→ **Task statement**:
The data below holds a line containing "Аналоговые видеокамеры" and a line containing "популярной когда-то 8-битной Tanks battle."; please quote exactly those two lines and every line between them, and nothing else.

→ **Given data**:
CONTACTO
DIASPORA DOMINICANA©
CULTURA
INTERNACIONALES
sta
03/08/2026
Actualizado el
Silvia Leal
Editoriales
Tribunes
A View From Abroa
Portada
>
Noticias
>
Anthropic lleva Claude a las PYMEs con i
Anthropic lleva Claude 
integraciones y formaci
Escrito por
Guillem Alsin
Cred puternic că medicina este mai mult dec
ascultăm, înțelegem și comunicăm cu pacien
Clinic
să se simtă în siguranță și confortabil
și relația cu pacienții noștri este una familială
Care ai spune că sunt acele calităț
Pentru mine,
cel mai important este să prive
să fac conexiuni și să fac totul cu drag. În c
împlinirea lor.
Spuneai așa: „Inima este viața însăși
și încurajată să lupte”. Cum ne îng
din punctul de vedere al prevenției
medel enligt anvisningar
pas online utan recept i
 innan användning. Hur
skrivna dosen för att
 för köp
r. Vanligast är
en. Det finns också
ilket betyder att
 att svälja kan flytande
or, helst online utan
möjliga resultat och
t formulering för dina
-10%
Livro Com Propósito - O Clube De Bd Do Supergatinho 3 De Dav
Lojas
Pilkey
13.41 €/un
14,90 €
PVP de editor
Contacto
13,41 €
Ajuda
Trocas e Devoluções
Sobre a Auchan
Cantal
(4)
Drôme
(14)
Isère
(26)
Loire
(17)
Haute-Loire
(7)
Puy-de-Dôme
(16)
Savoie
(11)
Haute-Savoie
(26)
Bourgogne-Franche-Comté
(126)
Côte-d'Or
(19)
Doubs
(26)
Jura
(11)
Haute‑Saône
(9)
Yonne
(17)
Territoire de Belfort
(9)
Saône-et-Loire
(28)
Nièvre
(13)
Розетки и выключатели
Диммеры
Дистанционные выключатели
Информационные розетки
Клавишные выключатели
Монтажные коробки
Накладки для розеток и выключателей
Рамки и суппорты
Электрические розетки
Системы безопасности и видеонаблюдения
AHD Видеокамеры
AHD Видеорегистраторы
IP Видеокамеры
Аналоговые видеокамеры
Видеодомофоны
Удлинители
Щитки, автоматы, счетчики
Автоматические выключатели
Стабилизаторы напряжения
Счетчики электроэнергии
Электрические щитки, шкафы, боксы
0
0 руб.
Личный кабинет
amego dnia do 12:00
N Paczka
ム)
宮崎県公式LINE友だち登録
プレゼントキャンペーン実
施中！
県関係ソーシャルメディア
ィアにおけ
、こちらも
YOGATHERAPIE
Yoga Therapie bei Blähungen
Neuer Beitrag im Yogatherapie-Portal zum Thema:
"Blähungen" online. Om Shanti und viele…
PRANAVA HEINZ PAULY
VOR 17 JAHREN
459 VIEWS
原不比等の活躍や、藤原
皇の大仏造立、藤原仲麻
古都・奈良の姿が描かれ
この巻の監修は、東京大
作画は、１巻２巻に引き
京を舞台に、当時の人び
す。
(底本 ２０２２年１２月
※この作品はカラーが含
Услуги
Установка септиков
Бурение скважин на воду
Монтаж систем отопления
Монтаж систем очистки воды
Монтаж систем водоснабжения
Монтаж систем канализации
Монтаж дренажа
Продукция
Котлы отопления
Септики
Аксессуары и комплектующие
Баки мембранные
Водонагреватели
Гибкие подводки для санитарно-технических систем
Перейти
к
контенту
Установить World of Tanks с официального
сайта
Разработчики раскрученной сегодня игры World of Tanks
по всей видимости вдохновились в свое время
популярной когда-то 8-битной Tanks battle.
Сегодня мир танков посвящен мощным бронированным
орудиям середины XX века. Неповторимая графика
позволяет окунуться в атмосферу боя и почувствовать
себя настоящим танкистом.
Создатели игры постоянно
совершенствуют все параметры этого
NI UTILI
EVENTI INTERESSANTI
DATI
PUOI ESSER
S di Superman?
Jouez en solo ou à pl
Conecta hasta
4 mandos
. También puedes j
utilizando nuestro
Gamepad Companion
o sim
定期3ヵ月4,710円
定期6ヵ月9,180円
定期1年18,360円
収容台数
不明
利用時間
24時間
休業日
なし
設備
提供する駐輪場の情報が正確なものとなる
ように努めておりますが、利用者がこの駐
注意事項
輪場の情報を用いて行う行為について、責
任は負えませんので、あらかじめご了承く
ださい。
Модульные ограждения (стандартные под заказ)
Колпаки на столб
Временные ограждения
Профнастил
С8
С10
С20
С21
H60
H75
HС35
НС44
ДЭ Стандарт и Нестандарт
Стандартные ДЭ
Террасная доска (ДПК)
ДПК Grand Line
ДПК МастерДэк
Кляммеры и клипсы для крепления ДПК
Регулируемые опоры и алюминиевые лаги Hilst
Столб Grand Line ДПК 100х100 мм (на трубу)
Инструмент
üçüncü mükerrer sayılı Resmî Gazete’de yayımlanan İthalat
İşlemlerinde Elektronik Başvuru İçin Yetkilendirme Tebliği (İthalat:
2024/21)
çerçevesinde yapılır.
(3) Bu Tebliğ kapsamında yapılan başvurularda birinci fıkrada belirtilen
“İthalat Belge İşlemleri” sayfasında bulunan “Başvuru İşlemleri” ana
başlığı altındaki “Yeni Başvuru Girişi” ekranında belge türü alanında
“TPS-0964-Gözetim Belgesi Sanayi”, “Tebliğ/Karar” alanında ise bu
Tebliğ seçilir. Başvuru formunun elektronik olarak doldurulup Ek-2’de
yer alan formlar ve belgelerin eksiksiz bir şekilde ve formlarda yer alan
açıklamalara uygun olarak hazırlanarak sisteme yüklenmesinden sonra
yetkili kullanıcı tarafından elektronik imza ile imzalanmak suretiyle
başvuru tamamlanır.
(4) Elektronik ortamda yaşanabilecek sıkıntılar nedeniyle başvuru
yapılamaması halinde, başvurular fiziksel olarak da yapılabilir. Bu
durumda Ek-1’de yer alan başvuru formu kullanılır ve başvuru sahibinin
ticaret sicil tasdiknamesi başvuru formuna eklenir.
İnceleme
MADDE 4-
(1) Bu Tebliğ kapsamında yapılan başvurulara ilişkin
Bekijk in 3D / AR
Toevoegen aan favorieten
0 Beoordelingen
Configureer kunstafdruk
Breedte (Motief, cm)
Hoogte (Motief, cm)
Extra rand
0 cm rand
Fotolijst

→ **Reply**:
Аналоговые видеокамеры
Видеодомофоны
Удлинители
Щитки, автоматы, счетчики
Автоматические выключатели
Стабилизаторы напряжения
Счетчики электроэнергии
Электрические щитки, шкафы, боксы
0
0 руб.
Личный кабинет
amego dnia do 12:00
N Paczka
ム)
宮崎県公式LINE友だち登録
プレゼントキャンペーン実
施中！
県関係ソーシャルメディア
ィアにおけ
、こちらも
YOGATHERAPIE
Yoga Therapie bei Blähungen
Neuer Beitrag im Yogatherapie-Portal zum Thema:
"Blähungen" online. Om Shanti und viele…
PRANAVA HEINZ PAULY
VOR 17 JAHREN
459 VIEWS
原不比等の活躍や、藤原
皇の大仏造立、藤原仲麻
古都・奈良の姿が描かれ
この巻の監修は、東京大
作画は、１巻２巻に引き
京を舞台に、当時の人び
す。
(底本 ２０２２年１２月
※この作品はカラーが含
Услуги
Установка септиков
Бурение скважин на воду
Монтаж систем отопления
Монтаж систем очистки воды
Монтаж систем водоснабжения
Монтаж систем канализации
Монтаж дренажа
Продукция
Котлы отопления
Септики
Аксессуары и комплектующие
Баки мембранные
Водонагреватели
Гибкие подводки для санитарно-технических систем
Перейти
к
контенту
Установить World of Tanks с официального
сайта
Разработчики раскрученной сегодня игры World of Tanks
по всей видимости вдохновились в свое время
популярной когда-то 8-битной Tanks battle.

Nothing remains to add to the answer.